3 Ways to Meditate Even When You’re Busy

In the beginning of our spiritual journey many of us read wild tales of Yogis staying out in the freezing cold for days or monks fasting while sleeping 4 hours a night and waking up to a cold shower and a bowl of porridge. Then there’s the stereotypical “Eat, Pray, Love” journey (although I love Elizabeth!) that may make you feel you’ve got to shed your relationship and possessions and go to Bali to find peace.

But what if extreme experience is not a precedent to a more peaceful life? What if in minutes a day you could change your state of being from stressed to calm? I believe you can. Here’s 5 ways for even the busiest person on the planet to meditate while going about their day.

  1. Take mindful showers

When you’re in the shower turn it into a meditation! Use your 5 senses to enter into and access the present moment. Some examples are feeling the water falling onto your skin, running down your body and watching it go down the drain. Notice the temperature of the water as it changes or as it remains the same, and any accompanying sensation. If you notice your mind water bring it back to the water.

  1. Connected while driving practice

A lot of people are wired to drive fast and are future oriented. Instead of focusing their attention on the simple act of driving, their awareness is on where they are going and how quickly they can get there. What if you started an awareness practice where you notice the interconnected nature between yourself and everyone else on the road? Instead of getting angry and reactive with slow (or fast) drivers, you take mental and emotional stock that you are connected to this person at your core, and respond with compassion instead of react with frustration! Try this once a week and see how life changes.

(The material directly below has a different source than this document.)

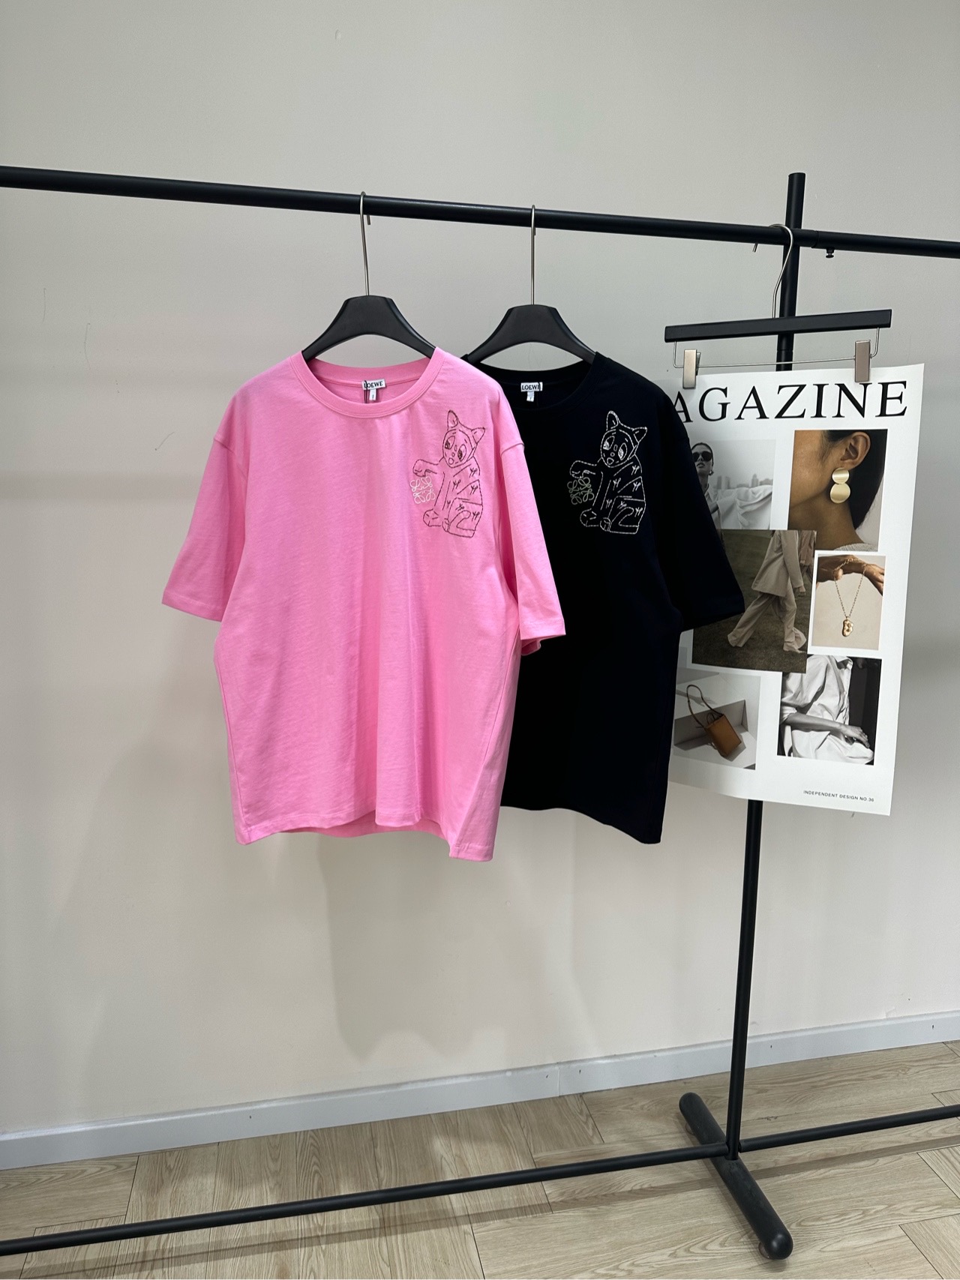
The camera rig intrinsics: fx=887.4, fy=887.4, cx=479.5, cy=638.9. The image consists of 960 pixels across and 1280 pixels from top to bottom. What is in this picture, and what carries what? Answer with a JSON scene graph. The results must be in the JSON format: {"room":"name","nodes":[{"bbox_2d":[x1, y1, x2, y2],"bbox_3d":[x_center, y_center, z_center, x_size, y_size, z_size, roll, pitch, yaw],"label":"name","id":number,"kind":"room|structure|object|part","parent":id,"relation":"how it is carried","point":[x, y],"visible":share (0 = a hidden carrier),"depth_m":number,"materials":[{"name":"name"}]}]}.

  1. One minute of mindful breathing

When your alarm goes off in the morning, before you check your email, social media accounts or even roll out of bed… take one minute to yourself to notice your breathing. Just noticing your inbreath and your outbreath is such a powerful practice, Buddhist teacher Noah Levine bases his entire sobriety and sober fellowship around it! If it could transform Noah’s life from angry teenage rage to an esteemed global meditation and recovery facilitator, what can it do for you?

I suggest picking one of these practices and doing it every day for one week. Or if you prefer, make a list of all the ways you can bring mindfulness into your daily routines that are not mentioned here. Than commit to practicing it!